**Task 1**: Reproduce everything in the pottery blog from "17 January 2008" down to "finish the jug.".
**Task 2**: According to the pottery blog, what ratio of clay body to lime did the writers hear in their misremembered first alkaline glaze recipe?

**Study text**:
• • • • •

31 January 2008

alkaline glazes: a failed first glaze

When I finally started working with Greg on making pottery, we decided that we should mix up our own glazes. The commercial offerings we'd seen weren't all terribly impressive.

We wanted a variety of colors, but the glaze we most wanted to make was an alkaline glaze -- something that would connect our pottery to the folk tradition that began in South Carolina.

We had some successes later on. . .




. . . but I want to talk about the failures first. They're much more interesting.

We misremembered the first recipe we got -- what we heard was a 3:1 ratio of clay body to lime. Nothing else. For our cone 6 firing.

We didn't know that was a problem at the time.

We did some things right. We weighed everything out very carefully and wrote down exactly what we'd done. We were keen to try the glaze, so we didn't try it out on test tiles. We hadn't even made any test tiles yet. . . .

So the glaze went onto two or three mugs and went into the kiln. We waited out the firing, and anxiously opened it when things had cooled down a bit.

The mugs that had been glazed in our first alkaline glaze looked like sandpaper. They felt like sandpaper. They _behaved_ like sandpaper: the grit would come off, but only if we rubbed vigorously, and it abraded whatever we used to rub the mugs.

We tended to underfire the old kiln just a bit, so we refired the mugs when we got the new kiln. The glaze improved, but the mugs are still unusable -- there are spots that look great, and there are spots that look rough. Like sandpaper.

I'll see if I can get a picture of the mugs to post here. They're still in the barn, as a warning (and because they look pretty cool, as long as they're on a shelf ten feet up).

17 January 2008

Greg's African face jug

I've got a great piece of Greg's up on eBay at the moment:


There's a similar piece of African artwork -- a bust -- that Greg used as a model. He shaped the face before he added the upper part of the jug and spot, then added in the finer details to finish the jug.

The glaze is our homemade iron oxide glaze.

I think the piece is amazing -- it's one of my favorites of Greg's, and I'm sad to see it go. It'll make a buyer quite happy, though.

• • • • •

**Structured page parsing data**:
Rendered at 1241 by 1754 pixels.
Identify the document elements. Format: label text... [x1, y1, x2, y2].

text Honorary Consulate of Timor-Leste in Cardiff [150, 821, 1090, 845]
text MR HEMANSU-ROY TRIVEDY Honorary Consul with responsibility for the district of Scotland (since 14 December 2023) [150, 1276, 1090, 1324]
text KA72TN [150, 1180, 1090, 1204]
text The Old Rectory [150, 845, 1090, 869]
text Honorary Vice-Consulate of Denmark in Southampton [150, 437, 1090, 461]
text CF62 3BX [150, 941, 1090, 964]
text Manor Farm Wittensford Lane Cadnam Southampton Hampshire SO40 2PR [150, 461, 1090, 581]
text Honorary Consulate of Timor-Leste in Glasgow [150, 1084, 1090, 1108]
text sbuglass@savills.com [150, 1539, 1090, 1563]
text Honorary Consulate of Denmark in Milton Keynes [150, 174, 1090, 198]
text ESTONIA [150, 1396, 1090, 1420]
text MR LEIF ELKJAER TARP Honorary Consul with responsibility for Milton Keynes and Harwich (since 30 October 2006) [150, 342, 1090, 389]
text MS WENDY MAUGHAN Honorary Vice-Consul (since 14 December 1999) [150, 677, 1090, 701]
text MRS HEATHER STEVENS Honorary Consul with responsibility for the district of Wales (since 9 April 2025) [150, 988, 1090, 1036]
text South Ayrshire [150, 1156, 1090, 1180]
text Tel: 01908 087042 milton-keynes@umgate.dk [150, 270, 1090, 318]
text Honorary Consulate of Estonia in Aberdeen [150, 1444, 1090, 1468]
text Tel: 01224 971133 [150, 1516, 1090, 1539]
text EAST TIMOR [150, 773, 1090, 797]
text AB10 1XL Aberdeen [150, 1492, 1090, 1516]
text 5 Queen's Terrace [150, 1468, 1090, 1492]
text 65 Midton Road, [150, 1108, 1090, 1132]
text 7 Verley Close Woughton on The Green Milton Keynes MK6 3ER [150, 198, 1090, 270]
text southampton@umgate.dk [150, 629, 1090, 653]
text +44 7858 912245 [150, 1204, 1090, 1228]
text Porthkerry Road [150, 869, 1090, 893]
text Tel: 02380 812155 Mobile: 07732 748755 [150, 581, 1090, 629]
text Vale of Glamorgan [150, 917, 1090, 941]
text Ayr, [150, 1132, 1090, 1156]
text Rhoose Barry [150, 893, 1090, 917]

• • • • •

**Exercise solution 1**:
17 January 2008

Greg's African face jug

I've got a great piece of Greg's up on eBay at the moment:


There's a similar piece of African artwork -- a bust -- that Greg used as a model. He shaped the face before he added the upper part of the jug and spot, then added in the finer details to finish the jug.

**Exercise solution 2**: A 3:1 ratio of clay body to lime.